Sen. Bernie Sanders (I-Vt.) is demanding to know why a pharmaceutical company has slapped a $375,000 list price on a drug that patients used to get for free.
Sanders accused Patrick McEnany, president and CEO of Catalyst Pharmaceuticals Inc., of “a blatant fleecing of American taxpayers” and “an immoral exploitation of patients who need this medication” in a scathing letter Monday.
The drug, known as Firdapse, treats a rare autoimmune disease called Lambert-Eaton myasthenic syndrome, which fatigues and weakens muscles by causing the body to attack its own tissues.
The drug had been available at no cost for two decades under the name 3,4-DAP from Jacobus Pharmaceutical as part of the Food and Drug Administration’s compassionate use program. The drug, though unapproved specifically for Lambert-Eaton myasthenic syndrome, often was prescribed by doctors for the condition.

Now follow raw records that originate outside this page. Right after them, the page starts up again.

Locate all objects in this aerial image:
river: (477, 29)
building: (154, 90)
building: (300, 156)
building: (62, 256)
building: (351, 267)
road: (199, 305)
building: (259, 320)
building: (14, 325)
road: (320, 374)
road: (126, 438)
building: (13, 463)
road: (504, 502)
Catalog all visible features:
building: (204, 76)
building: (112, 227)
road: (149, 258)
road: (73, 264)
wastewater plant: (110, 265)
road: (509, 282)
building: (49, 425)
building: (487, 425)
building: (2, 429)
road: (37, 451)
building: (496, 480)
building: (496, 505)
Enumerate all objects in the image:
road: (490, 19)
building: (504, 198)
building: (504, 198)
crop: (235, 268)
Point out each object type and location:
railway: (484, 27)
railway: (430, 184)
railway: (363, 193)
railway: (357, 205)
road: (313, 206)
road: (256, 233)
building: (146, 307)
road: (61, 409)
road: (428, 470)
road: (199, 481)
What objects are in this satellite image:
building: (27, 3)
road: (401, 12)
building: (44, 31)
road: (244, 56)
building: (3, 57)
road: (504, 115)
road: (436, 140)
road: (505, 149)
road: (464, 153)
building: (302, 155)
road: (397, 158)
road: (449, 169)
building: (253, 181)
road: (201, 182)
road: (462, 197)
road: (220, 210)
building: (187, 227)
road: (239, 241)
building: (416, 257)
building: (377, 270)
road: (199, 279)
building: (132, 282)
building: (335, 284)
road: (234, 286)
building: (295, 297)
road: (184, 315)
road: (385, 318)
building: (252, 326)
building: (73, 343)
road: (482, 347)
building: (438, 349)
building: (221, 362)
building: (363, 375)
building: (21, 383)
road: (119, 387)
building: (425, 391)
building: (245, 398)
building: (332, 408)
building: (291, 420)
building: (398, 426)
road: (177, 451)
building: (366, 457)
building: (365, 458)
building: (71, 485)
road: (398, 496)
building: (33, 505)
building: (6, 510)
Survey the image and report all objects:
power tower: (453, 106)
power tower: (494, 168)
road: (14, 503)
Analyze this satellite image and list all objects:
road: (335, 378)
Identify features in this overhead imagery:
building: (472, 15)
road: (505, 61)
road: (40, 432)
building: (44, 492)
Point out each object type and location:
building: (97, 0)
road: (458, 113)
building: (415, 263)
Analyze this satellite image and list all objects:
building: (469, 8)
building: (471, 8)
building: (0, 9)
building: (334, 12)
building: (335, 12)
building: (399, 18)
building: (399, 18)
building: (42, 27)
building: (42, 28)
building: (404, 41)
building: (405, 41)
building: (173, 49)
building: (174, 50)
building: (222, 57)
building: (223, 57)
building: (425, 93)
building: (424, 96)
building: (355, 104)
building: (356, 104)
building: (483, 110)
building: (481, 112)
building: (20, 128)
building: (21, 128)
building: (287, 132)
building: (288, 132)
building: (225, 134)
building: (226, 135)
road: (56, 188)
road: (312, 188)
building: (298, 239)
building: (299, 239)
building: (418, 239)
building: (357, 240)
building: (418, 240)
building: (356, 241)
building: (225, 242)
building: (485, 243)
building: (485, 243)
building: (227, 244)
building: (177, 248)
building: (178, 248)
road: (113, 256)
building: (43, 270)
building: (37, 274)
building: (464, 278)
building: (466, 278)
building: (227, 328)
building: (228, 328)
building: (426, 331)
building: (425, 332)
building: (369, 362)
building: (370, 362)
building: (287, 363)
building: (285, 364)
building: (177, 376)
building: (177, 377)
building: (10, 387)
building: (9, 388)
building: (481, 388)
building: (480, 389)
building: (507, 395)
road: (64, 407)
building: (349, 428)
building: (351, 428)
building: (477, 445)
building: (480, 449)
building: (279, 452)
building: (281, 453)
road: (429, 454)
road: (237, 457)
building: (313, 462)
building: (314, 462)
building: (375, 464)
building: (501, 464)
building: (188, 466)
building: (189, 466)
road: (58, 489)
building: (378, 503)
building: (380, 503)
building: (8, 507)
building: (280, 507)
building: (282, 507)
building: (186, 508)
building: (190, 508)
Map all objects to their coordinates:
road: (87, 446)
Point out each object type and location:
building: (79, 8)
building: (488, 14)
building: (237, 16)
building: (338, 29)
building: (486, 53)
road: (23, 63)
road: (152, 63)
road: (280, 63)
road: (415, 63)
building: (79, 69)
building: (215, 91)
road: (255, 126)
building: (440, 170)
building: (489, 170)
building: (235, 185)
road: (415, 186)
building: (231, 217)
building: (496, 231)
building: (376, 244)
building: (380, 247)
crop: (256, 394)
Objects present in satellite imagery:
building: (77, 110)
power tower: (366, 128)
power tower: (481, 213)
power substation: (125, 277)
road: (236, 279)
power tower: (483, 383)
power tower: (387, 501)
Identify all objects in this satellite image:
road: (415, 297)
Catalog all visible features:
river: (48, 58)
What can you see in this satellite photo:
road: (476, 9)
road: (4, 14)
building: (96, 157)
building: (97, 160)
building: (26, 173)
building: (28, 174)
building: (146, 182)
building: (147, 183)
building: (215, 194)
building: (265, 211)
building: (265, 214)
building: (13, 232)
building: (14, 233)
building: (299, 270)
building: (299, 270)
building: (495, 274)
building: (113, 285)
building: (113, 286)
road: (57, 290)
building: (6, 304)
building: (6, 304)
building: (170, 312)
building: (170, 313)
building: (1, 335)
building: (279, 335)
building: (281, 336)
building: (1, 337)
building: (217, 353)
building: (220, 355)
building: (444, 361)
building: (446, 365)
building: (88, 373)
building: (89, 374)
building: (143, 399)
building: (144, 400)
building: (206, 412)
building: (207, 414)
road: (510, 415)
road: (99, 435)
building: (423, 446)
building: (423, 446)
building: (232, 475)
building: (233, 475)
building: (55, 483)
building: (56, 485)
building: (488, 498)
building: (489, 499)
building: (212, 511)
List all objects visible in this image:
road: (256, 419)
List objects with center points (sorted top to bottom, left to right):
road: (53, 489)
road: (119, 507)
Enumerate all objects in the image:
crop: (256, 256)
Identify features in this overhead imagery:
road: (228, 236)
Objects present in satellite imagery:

Catalyst in November won expedited FDA approval to sell Fidapse as the first treatment for Lambert-Eaton myasthenic syndrome. A month later, the company announced the list price for a year’s treatment: $375,000.
Now, Sanders is asking “how many patients will suffer or die” because they can’t afford the medication.
“This is no longer a speculative issue of pricing ― this is a real issue, and it is an access issue,” the lawmaker wrote. “By setting such a high price and forcing production and distribution of the older, inexpensive version to cease, you are threatening access that patients had to a cheap version of this product, and handing a completely unwarranted bill to American taxpayers.”
Sanders noted that Catalyst has reportedly said many patients will be charged only around $10 a month for the medication. Nevertheless, he asked the company to provide the average price, and whether patients are paying high deductibles for the medicine before their insurance coverage kicks in.
Catalyst told CNN in a statement that it plans to respond to the letter soon.